(Supplied material Opens)
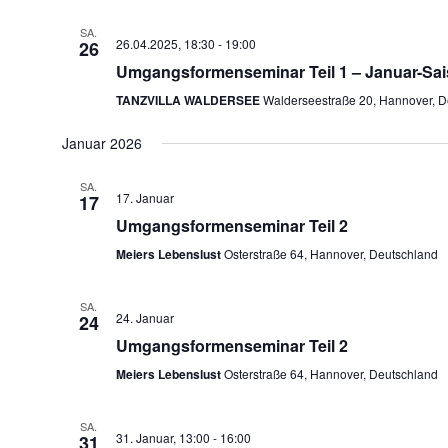
SA.
26.04.2025, 18:30
-
19:00
26
Umgangsformenseminar Teil 1 – Januar-Sai
TANZVILLA WALDERSEE
Walderseestraße 20, Hannover, D
Januar 2026
SA.
17. Januar
17
Umgangsformenseminar Teil 2
Meiers Lebenslust
Osterstraße 64, Hannover, Deutschland
SA.
24. Januar
24
Umgangsformenseminar Teil 2
Meiers Lebenslust
Osterstraße 64, Hannover, Deutschland
SA.
31. Januar, 13:00
-
16:00
31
(Supplied material Closes)
Please update the data by replacing every "Umgangsformenseminar" with "Benimmkurs" and leaving everything else unchanged. Leave the pictures out of your answer.

SA.
26.04.2025, 18:30
-
19:00
26
Benimmkurs Teil 1 – Januar-Sai
TANZVILLA WALDERSEE
Walderseestraße 20, Hannover, D
Januar 2026
SA.
17. Januar
17
Benimmkurs Teil 2
Meiers Lebenslust
Osterstraße 64, Hannover, Deutschland
SA.
24. Januar
24
Benimmkurs Teil 2
Meiers Lebenslust
Osterstraße 64, Hannover, Deutschland
SA.
31. Januar, 13:00
-
16:00
31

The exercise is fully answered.